** Opening GIVEN RECORDS block **

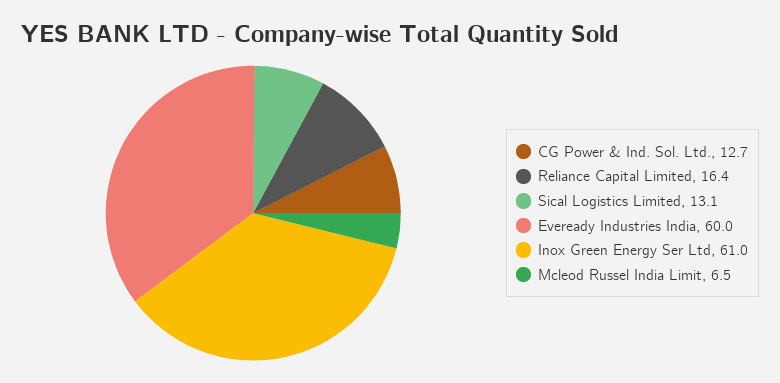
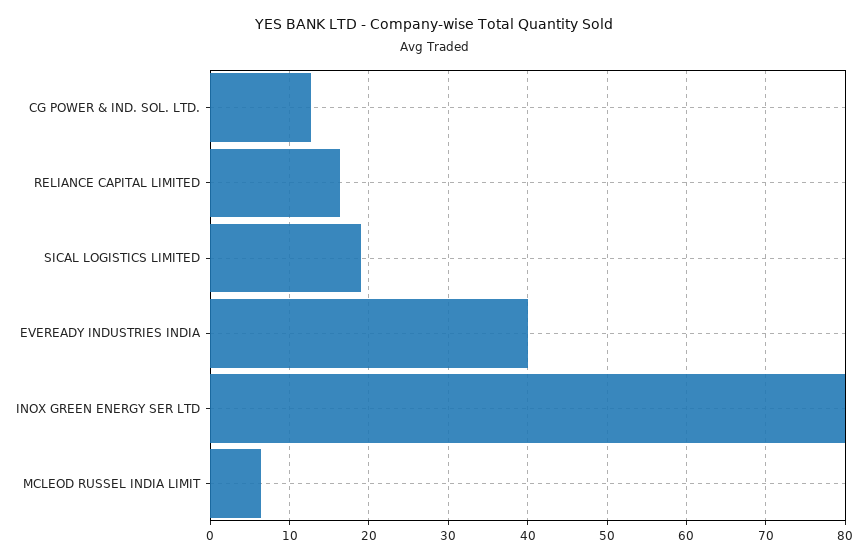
Sical Logistics Limited: 13.1 -> 19
Eveready Industries India: 60 -> 40
Inox Green Energy Ser Ltd: 61 -> 80

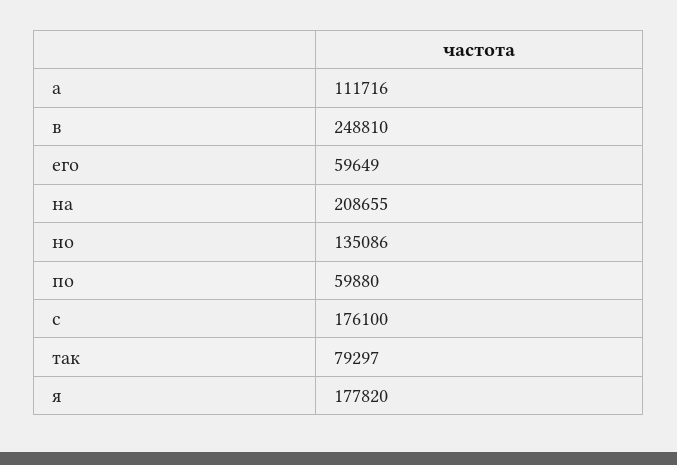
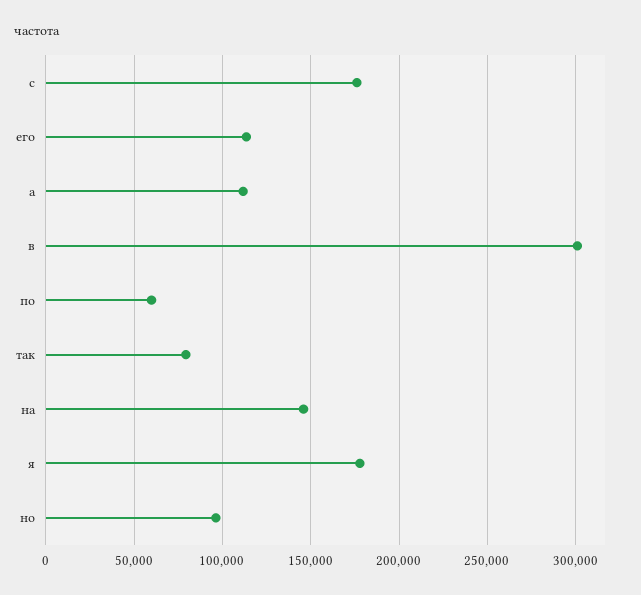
в: 248810 -> 300000
его: 59649 -> 115000
на: 208655 -> 145000
но: 135086 -> 95000

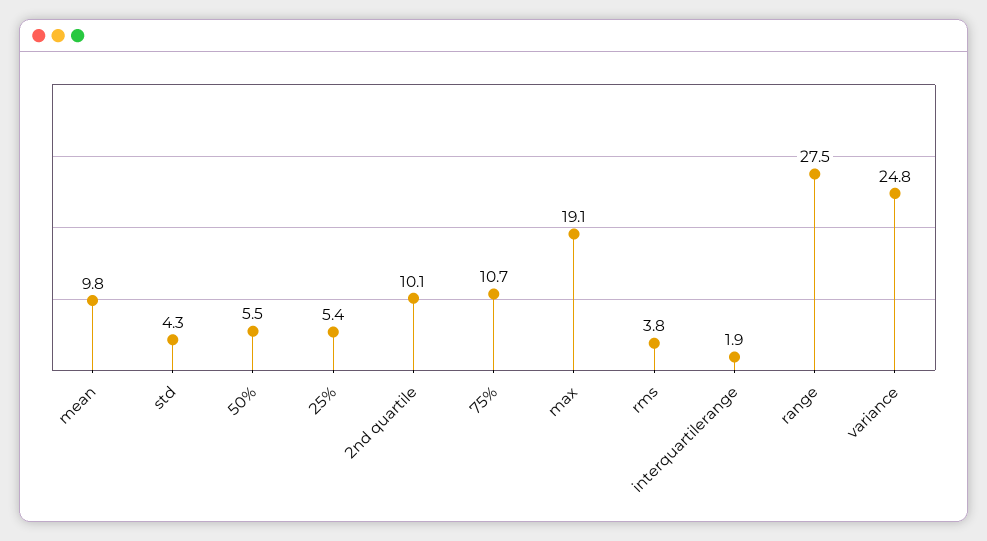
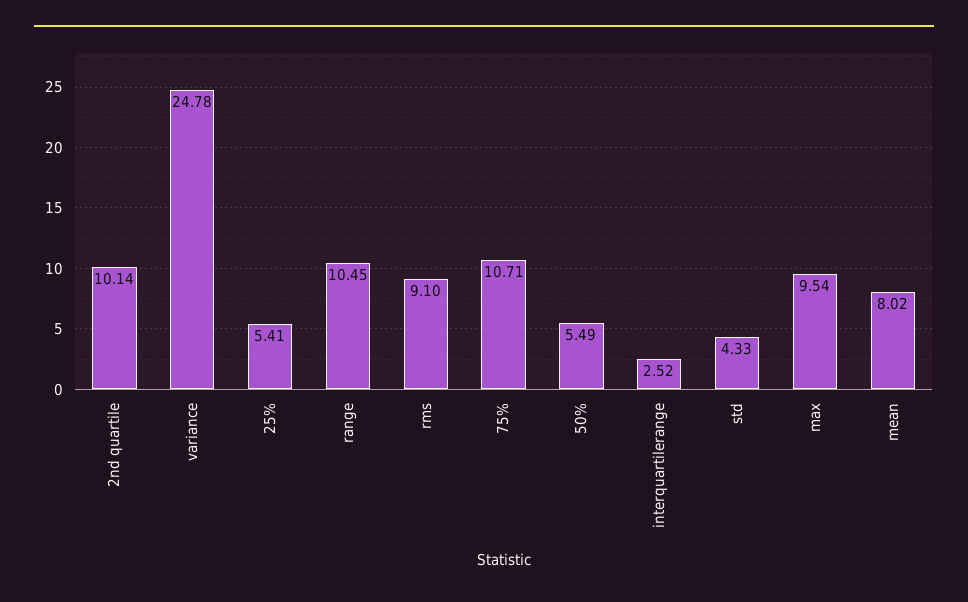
mean: 9.8 -> 8.02
max: 19.1 -> 9.54
rms: 3.8 -> 9.1
interquartilerange: 1.9 -> 2.52
range: 27.5 -> 10.45

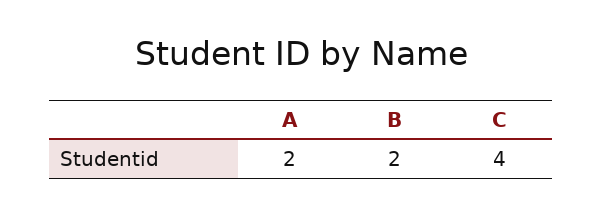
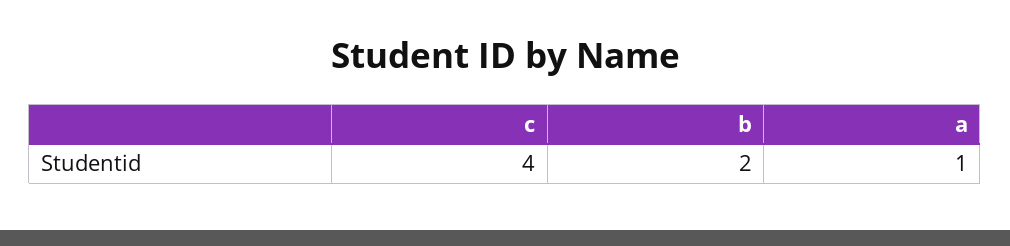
A: 2 -> 1

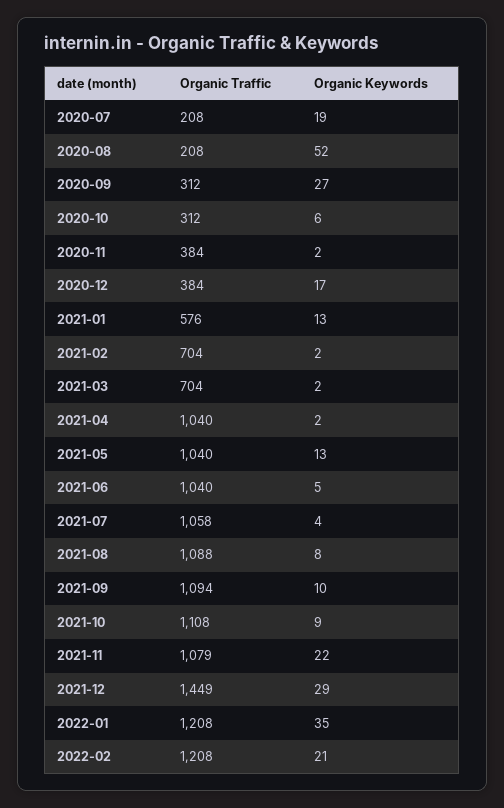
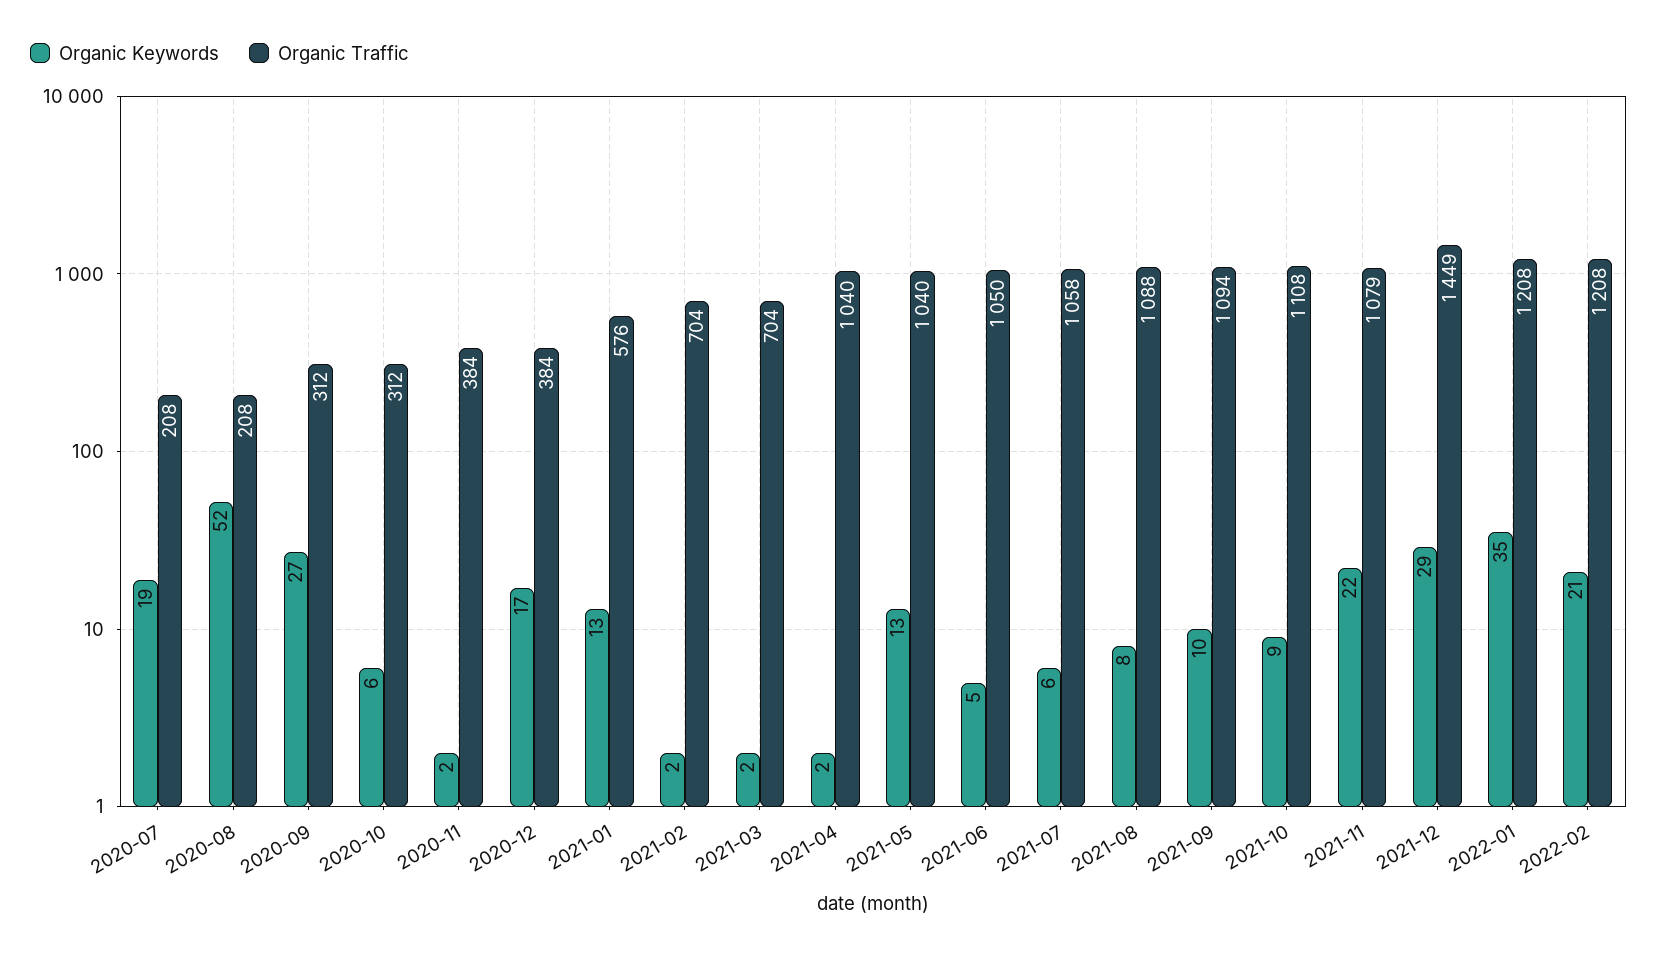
Organic Traffic, 2021-06: 1040 -> 1050
Organic Keywords, 2021-07: 4 -> 6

** Closing GIVEN RECORDS block **

▸ **TASK DIRECTIONS**
In the listing above, find each line containing "Organic" and copy it.

▸ **OUTPUT BELOW**
Organic Traffic, 2021-06: 1040 -> 1050
Organic Keywords, 2021-07: 4 -> 6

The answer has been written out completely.